One-third of CAM patients in India had mixed fungal infections? There is no mention of that in this citation as well.
We still have one more citation — #31. Click here to see the paper. The author says “By July 15, there were 45,432 cases and 4,252 deaths in India. Pakistan, Sri Lanka, Bangladesh and Nepal also reported CAM cases, but not to this extent.”
Where then is the “one third of CAM patients in India had mixed fungal infections?” How did the authors of the paper arrive at this number? If they are not available in the citations, how did the editors allow it to be published? Was there any peer review?
There are a number of other vague statements and assertions in the paper. One of them is this:
“That the CAM epidemic occurred shortly after major Hindu religious festivals is also unlikely to be a coincidence; however, the crowding at such festivals could have contributed to increased cases of COVID-19 and consequently increased numbers of vulnerable hosts. In 2021, the Festival of Holi was celebrated in March, and the Kumbh Mela was held in April, preceding the second COVID-19 wave (42, 43)”
What are citations #42 and #43?
Citation #42 is a BBC report.
Citation #43 is a 2015 paper on the Kumbh Mela.
There is enough data about the Kumbh Mela and its impact and the authors could have quoted authoritative data. But to quote a 2015 paper and a hearsay, speculative BBC report in an academic publication is questionable, to say the least.
The conclusion therefore about the paper is that it was either a poor job or a paper with an “agenda” to question Hindu practices – Holi, Kumbh Mela and more importantly, the reverence Hindus have for the cow.

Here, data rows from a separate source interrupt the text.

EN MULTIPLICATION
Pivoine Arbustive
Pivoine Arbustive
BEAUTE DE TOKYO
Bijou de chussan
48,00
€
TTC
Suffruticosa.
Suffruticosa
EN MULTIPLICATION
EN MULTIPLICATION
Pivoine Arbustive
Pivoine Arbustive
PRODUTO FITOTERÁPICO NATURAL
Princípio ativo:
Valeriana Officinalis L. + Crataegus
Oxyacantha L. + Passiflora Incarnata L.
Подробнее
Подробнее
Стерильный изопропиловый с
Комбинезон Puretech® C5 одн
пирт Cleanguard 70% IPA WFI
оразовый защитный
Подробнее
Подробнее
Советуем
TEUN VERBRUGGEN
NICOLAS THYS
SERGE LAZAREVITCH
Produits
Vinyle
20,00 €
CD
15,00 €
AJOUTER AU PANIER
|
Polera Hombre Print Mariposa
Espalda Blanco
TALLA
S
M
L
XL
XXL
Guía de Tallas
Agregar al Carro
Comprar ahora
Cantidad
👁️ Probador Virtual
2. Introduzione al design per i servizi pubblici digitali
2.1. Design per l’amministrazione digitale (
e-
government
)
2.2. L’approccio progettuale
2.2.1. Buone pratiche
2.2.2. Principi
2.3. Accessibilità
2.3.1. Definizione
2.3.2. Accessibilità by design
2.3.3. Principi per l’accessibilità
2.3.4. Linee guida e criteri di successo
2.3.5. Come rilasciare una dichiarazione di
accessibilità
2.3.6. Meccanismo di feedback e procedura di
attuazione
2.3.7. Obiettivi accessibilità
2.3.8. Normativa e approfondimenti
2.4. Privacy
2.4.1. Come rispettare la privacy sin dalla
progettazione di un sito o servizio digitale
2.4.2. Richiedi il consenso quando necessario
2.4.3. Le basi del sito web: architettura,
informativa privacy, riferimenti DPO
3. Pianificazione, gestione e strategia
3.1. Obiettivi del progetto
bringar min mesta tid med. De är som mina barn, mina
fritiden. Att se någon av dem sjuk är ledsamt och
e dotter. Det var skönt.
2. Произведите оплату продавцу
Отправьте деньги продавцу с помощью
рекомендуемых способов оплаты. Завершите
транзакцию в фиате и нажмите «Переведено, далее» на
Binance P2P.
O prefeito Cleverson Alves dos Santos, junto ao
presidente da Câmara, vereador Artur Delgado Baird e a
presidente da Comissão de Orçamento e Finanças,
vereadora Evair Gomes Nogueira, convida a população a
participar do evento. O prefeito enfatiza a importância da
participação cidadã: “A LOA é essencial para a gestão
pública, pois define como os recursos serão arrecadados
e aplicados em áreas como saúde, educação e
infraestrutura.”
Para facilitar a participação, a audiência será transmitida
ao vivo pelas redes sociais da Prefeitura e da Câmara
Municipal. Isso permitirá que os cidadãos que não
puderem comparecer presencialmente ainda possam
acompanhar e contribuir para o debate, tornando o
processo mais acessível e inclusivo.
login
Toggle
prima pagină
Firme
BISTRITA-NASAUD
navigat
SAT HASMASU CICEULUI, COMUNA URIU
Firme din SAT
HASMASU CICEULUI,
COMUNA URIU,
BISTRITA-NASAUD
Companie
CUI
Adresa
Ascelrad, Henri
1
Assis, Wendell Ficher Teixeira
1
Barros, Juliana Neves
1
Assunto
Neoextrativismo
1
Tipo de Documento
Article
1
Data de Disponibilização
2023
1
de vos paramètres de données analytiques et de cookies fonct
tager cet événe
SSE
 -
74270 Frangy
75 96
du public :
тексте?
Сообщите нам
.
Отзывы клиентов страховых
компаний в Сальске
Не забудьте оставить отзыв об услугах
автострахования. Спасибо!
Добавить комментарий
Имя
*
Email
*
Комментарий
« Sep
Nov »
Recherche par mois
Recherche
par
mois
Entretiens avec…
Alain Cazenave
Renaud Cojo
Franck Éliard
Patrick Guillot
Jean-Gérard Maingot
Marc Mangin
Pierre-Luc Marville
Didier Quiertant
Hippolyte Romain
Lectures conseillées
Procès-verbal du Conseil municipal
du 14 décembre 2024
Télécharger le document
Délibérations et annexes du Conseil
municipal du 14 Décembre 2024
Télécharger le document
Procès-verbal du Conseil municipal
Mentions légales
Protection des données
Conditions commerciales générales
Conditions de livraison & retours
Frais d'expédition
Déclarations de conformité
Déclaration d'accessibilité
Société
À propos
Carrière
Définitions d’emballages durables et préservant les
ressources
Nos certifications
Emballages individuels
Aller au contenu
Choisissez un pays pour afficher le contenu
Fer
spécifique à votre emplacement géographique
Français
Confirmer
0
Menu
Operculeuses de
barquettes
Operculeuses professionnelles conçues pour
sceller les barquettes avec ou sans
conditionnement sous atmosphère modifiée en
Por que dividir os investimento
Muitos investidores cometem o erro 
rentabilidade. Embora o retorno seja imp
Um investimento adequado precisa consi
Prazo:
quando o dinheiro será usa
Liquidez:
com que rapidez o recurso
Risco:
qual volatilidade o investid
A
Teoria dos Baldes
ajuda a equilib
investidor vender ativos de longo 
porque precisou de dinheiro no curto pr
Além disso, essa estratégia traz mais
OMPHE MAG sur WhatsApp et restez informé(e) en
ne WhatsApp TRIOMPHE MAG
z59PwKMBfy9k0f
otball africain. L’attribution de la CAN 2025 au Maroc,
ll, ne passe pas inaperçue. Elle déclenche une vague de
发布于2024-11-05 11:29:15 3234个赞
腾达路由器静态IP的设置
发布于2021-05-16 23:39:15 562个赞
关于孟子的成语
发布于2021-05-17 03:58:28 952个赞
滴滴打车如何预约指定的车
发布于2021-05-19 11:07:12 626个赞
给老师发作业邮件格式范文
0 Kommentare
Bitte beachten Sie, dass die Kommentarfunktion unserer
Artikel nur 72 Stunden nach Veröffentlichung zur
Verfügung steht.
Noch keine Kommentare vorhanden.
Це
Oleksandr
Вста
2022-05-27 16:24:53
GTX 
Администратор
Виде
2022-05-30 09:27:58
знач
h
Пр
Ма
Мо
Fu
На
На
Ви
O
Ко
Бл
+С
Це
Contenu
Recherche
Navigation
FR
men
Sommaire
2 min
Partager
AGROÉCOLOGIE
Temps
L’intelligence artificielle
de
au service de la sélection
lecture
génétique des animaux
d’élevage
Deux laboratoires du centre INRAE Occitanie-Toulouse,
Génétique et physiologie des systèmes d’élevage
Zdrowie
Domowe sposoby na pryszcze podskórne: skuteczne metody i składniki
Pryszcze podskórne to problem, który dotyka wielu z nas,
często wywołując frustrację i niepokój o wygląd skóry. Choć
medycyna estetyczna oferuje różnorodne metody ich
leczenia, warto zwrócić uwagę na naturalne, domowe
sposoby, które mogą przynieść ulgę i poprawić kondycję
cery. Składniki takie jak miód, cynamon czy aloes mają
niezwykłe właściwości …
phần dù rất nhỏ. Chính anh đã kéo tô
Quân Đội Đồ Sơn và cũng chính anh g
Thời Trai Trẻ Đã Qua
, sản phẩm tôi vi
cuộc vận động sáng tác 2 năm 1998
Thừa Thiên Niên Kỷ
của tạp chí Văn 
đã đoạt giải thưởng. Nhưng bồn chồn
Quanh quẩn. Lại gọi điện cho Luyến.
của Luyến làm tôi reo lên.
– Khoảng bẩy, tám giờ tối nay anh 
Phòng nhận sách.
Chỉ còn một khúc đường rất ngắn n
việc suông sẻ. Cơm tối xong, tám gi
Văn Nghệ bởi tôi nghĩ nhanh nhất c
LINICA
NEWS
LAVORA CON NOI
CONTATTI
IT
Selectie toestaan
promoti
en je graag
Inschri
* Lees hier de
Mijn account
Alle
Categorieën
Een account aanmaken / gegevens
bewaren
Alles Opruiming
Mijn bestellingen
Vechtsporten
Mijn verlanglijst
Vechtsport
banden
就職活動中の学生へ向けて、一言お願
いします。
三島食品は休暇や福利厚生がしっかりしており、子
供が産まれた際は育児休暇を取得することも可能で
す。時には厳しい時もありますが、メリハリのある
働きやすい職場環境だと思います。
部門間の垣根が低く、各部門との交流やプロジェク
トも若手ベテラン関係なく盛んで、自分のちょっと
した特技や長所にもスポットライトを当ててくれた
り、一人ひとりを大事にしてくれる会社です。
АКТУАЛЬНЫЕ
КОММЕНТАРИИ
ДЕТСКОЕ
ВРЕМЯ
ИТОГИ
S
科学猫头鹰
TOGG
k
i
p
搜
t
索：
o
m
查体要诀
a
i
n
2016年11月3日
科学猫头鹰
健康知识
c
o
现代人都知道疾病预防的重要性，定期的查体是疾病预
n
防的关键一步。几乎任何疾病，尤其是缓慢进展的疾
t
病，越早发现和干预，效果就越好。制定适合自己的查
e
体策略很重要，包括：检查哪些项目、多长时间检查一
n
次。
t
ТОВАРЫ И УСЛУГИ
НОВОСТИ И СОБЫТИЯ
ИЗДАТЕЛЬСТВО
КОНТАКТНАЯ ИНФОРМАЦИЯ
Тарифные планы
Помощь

Cow protection is part of the “Directive Principles of State Policy.” Article 48 of the Constitution states: “The State shall endeavour to organise agriculture and animal husbandry on modern and scientific lines and shall, in particular, take steps for preserving and improving the breeds, and prohibiting the slaughter, of cows and calves and other milch and draught cattle.”
So, how were these authors able to cobble together this speculative work and get it published? Should we not call upon the journal to withdraw this paper or at least get it reviewed?
As far as media coverage is concerned, we should remember the basic premise of contract law – caveat emptor – let the buyer beware! We should learn how to consume news, especially those that have anything to do with Hindus, Hindu practices, Hinduism, and Hindu ways of life.
- Madhava Madanapalli (is an Ins-tech professional with over three decades of work experience – both in India and abroad. Fortunate to be a college drop-out, with no fancy degrees, he is a student of Yoga and Samskrita. He believes that Samskrita is the core to retaining Bhaarateeyata.)